Rio - Acordar cedo, trabalhar o dia todo, chegar tarde e ainda cuidar da casa e preparar o jantar para a família. Tal rotina era compartilhada em 2004 por 91,3% das mulheres brasileiras que trabalhavam fora. Elas destinavam 22 horas por semana, em média, aos afazeres domésticos. Em 2004, 35,4 milhões de mulheres estavam ocupadas - dessas, 32,3 milhões também se dedicavam aos serviços domésticos.
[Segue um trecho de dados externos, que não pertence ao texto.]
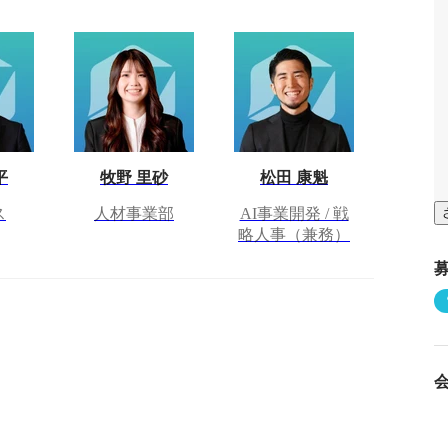
平
牧野 里砂
松田 康魁
ス
人材事業部
AI事業開発 / 戦
略人事（兼務）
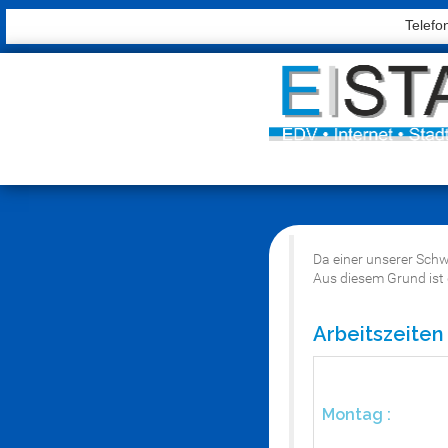
Telefo
Da einer unserer Schw
Aus diesem Grund ist 
Arbeitszeiten 
Montag :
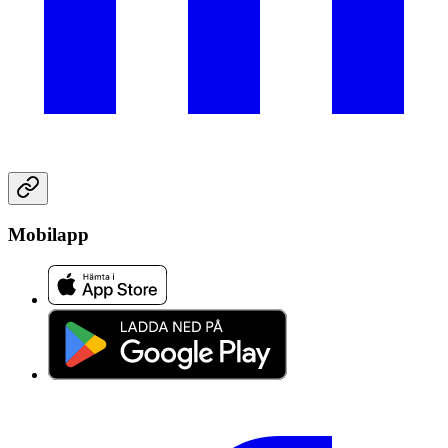
Mobilapp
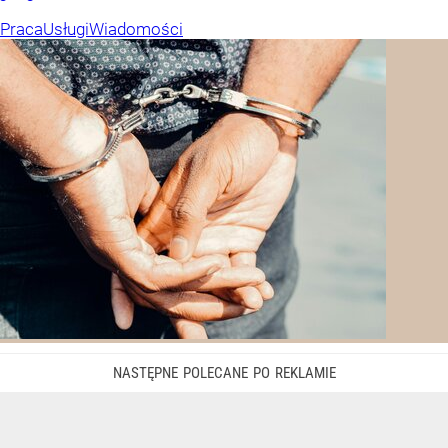
Praca
Usługi
Wiadomości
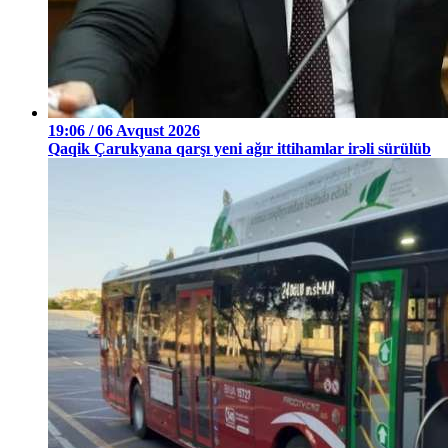
19:06 / 06 Avqust 2026
Qaqik Çarukyana qarşı yeni ağır ittihamlar irəli sürülüb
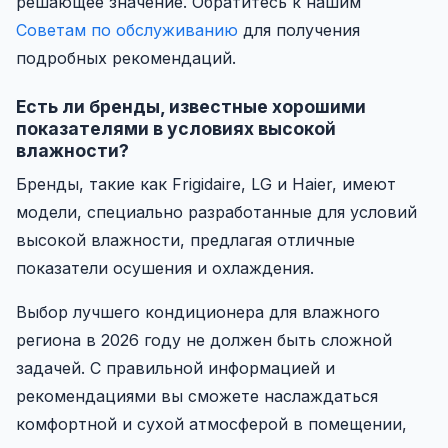
решающее значение. Обратитесь к нашим
Советам по обслуживанию
для получения
подробных рекомендаций.
Есть ли бренды, известные хорошими
показателями в условиях высокой
влажности?
Бренды, такие как Frigidaire, LG и Haier, имеют
модели, специально разработанные для условий
высокой влажности, предлагая отличные
показатели осушения и охлаждения.
Выбор лучшего кондиционера для влажного
региона в 2026 году не должен быть сложной
задачей. С правильной информацией и
рекомендациями вы сможете наслаждаться
комфортной и сухой атмосферой в помещении,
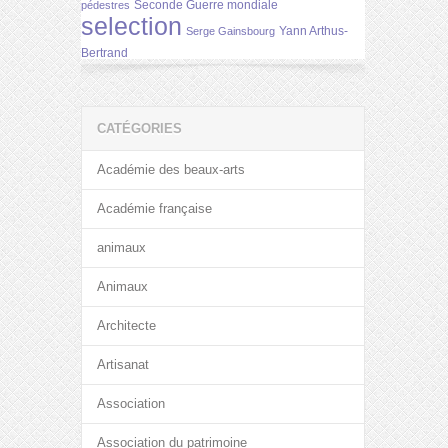
Seconde Guerre mondiale
pédestres
selection
Yann Arthus-
Serge Gainsbourg
Bertrand
CATÉGORIES
Académie des beaux-arts
Académie française
animaux
Animaux
Architecte
Artisanat
Association
Association du patrimoine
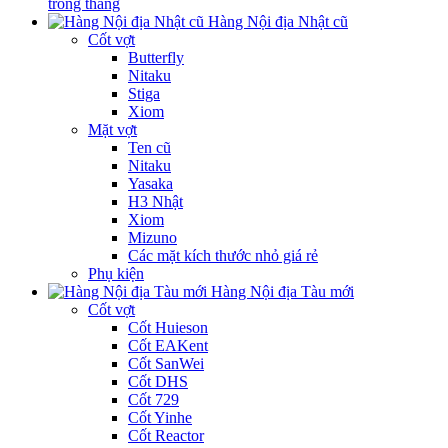
trong tháng
Hàng Nội địa Nhật cũ
Cốt vợt
Butterfly
Nitaku
Stiga
Xiom
Mặt vợt
Ten cũ
Nitaku
Yasaka
H3 Nhật
Xiom
Mizuno
Các mặt kích thước nhỏ giá rẻ
Phụ kiện
Hàng Nội địa Tàu mới
Cốt vợt
Cốt Huieson
Cốt EAKent
Cốt SanWei
Cốt DHS
Cốt 729
Cốt Yinhe
Cốt Reactor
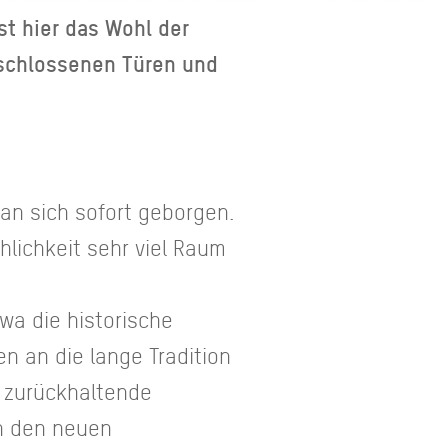
st hier das Wohl der
rschlossenen Türen und
an sich sofort geborgen.
hlichkeit sehr viel Raum
wa die historische
n an die lange Tradition
e zurückhaltende
n den neuen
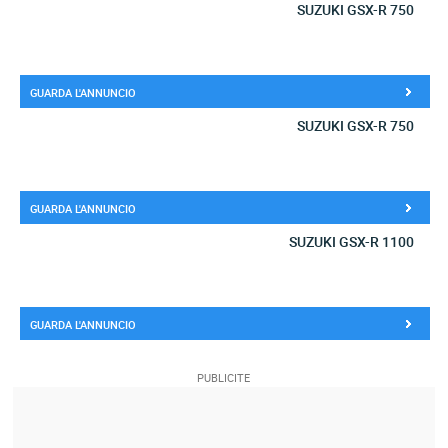
SUZUKI GSX-R 750
GUARDA L'ANNUNCIO
SUZUKI GSX-R 750
GUARDA L'ANNUNCIO
SUZUKI GSX-R 1100
GUARDA L'ANNUNCIO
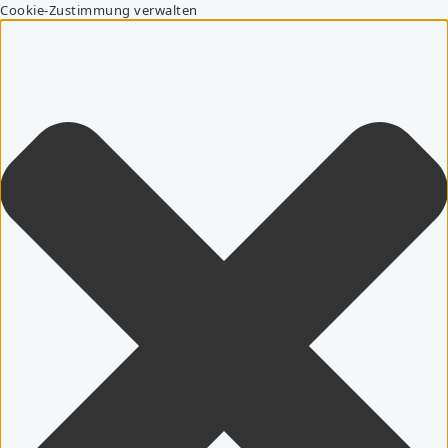
Cookie-Zustimmung verwalten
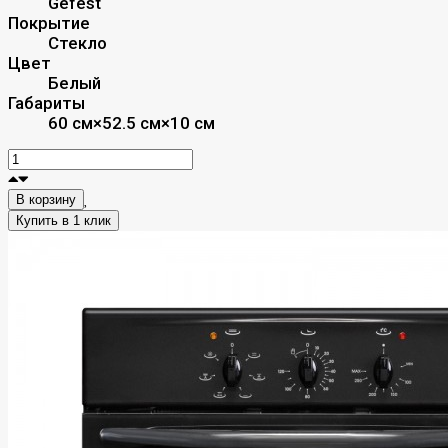
Gefest
Покрытие
Стекло
Цвет
Белый
Габариты
60 см×52.5 см×10 см
В корзину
A dupla jornada não era tão freqüente entre os homens - 46,3% dos que trabalhavam também cuidavam de afazeres domésticos, de acordo com a Síntese dos Indicadores Sociais, publicação do Instituto Brasileiro de Geografia e Estatística (IBGE). Mesmo entre os que ajudam em casa, a repartição do trabalho doméstico também não era das mais justas: os homens gastam cerca de dez horas semanais com os cuidados da casa. Supondo uma jornada de 8 horas nos cinco dias úteis da semana, os homens destinavam quase 2 horas diárias ao trabalho no lar, enquanto as mulheres gastavam 4 horas e 24 minutos diários adicionais a essa atividade. “A mulher acaba acumulando o trabalho fora com os afazeres da casa”, analisa o presidente do IBGE, Eduardo Nunes.
Mesmo mais dedicadas ao lar, as mulheres permanecem por mais tempo na escola: as que estavam empregadas têm, em média 8,6 anos de estudo, contra 7,6 anos dos homens.
Segundo o IBGE, as explicações para o maior nível de estudo das mulheres é que o fato de estarem menos inseridas no mercado de trabalho - 73,2% dos homens com mais de dez anos de estudo trabalham, contra 51,6% das mulheres - e de se ocuparem mais tardiamente.
Mais anos de estudo não garantem, porém, uma remuneração igual para as mulheres. O rendimento/hora feminino (R$ 4,20) correspondia a 84% da renda média dos homens - R$ 5,00. Quando analisado o rendimento médio mensal, porém, a diferença era maior: a renda das mulheres (R$ 644,80) representava 77,33% da dos homens (R$ 833,80).
Quanto mais anos de estudo, maior é a distância do rendimento feminino para o masculino, revela o IBGE. Na faixa de 12 anos de estudo ou mais (ao menos superior incompleto), as mulheres ganhavam por hora (R$ 10,10) 62% do rendimento masculino (R$ 16,40). A diferença era menor no grupo com até quatro anos de estudo: a renda feminina (R$ 2,10) correspondia a 84% da dos homens (R$ 2,60).
Os dados mostram ainda que o emprego feminino é de pior qualidade e que menos mulheres conseguem atingir o topo de suas carreiras.
Menos filhos
Quanto mais escolarizada, a mulher opta por ter menos filhos. A relação entre escolaridade e fecundidade vale tanto para mulheres brancas como negras. Mesmo assim, a fecundidade é menor entre mulheres brancas do que entre as de cor negra em todas as regiões do país.
Em 2004, mulheres em idade fértil - 15 a 49 anos - com baixo nível de instrução escolar, o que significa até três anos de estudo, tinham em média 3,9 filhos. Já para as mulheres com oito anos ou mais de estudo a taxa de fecundidade caía para 1,5 filho. Entre mulheres que recebiam mais de cinco salários-mínimos, por exemplo, e tinham até três anos de estudo, a média era de 4,3 filhos.
Já entre mulheres com a mesma faixa de renda, mas com oito anos ou mais de estudo essa média caía para 1,4 filho. Segundo o IBGE, em 2004, a probabilidade de uma mulher com oito anos ou mais de estudo, já com dois filhos, vir a ter o terceiro era de pouco mais de 50%.